Data for review Start Marker

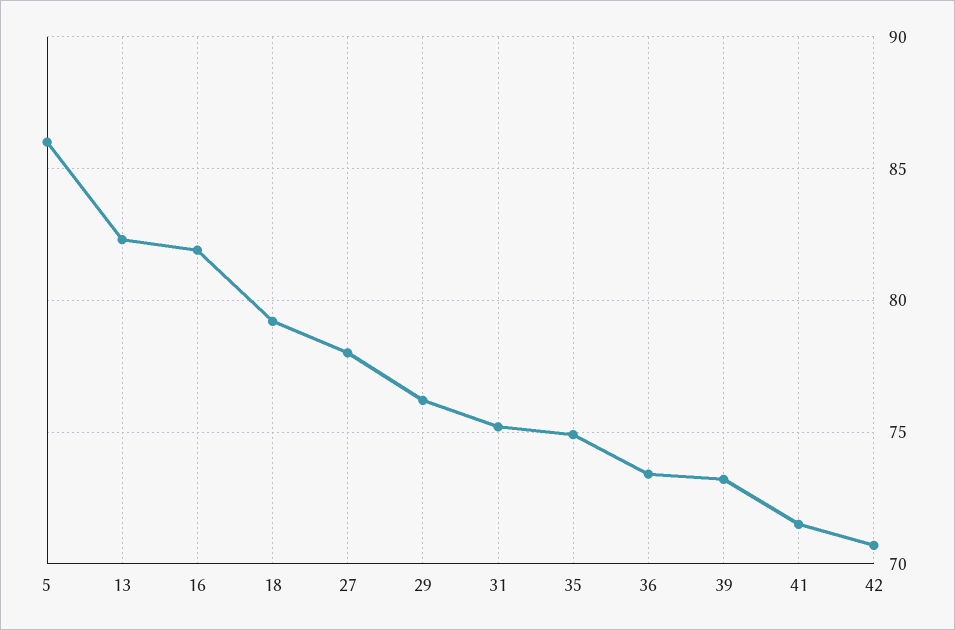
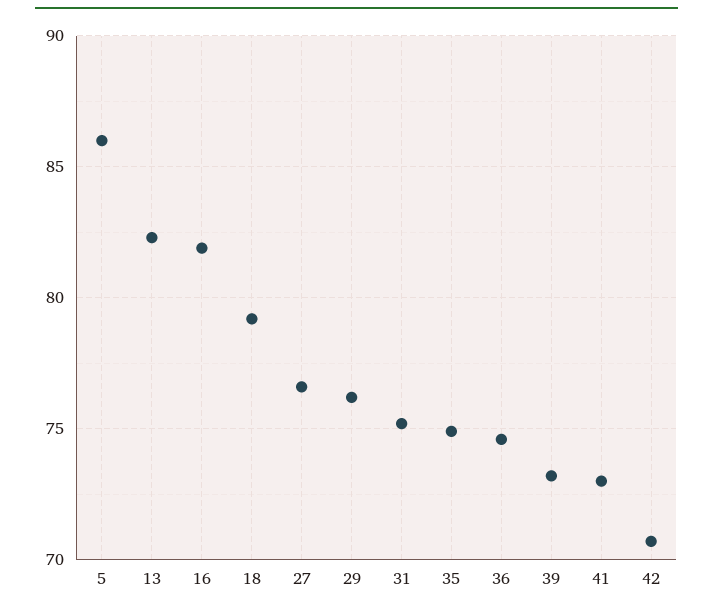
  {
    "5": 86,
    "13": 82.5,
    "16": 82,
    "18": 79,
-   "27": 78,
+   "27": 76.5,
    "29": 76,
    "31": 75,
    "35": 75,
-   "36": 73.5,
+   "36": 74.5,
    "39": 73,
-   "41": 71.5,
+   "41": 73,
    "42": 70.5
  }

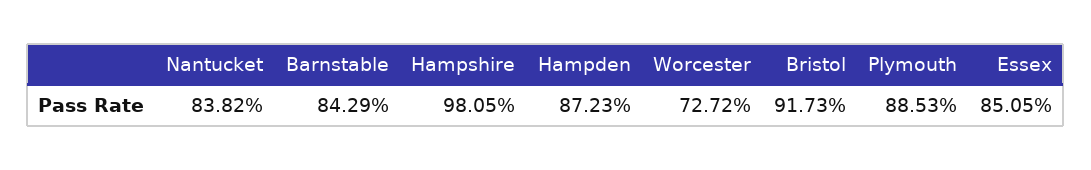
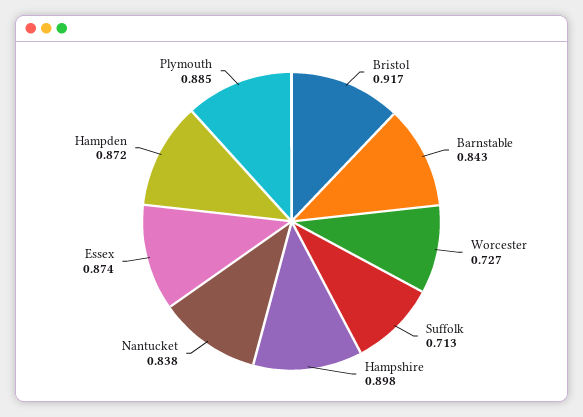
  {
    "Nantucket": 0.8382,
    "Barnstable": 0.8429,
-   "Hampshire": 0.9805,
+   "Hampshire": 0.898,
    "Hampden": 0.8723,
    "Worcester": 0.7272,
    "Bristol": 0.9173,
    "Plymouth": 0.8853,
-   "Essex": 0.8505
+   "Essex": 0.874,
+   "Suffolk": 0.713
  }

Data for review End Marker

**Required work:**
Retype every entry above exactly and, please, skip the pictures.

**Completed exercise:**
  {
    "5": 86,
    "13": 82.5,
    "16": 82,
    "18": 79,
-   "27": 78,
+   "27": 76.5,
    "29": 76,
    "31": 75,
    "35": 75,
-   "36": 73.5,
+   "36": 74.5,
    "39": 73,
-   "41": 71.5,
+   "41": 73,
    "42": 70.5
  }

  {
    "Nantucket": 0.8382,
    "Barnstable": 0.8429,
-   "Hampshire": 0.9805,
+   "Hampshire": 0.898,
    "Hampden": 0.8723,
    "Worcester": 0.7272,
    "Bristol": 0.9173,
    "Plymouth": 0.8853,
-   "Essex": 0.8505
+   "Essex": 0.874,
+   "Suffolk": 0.713
  }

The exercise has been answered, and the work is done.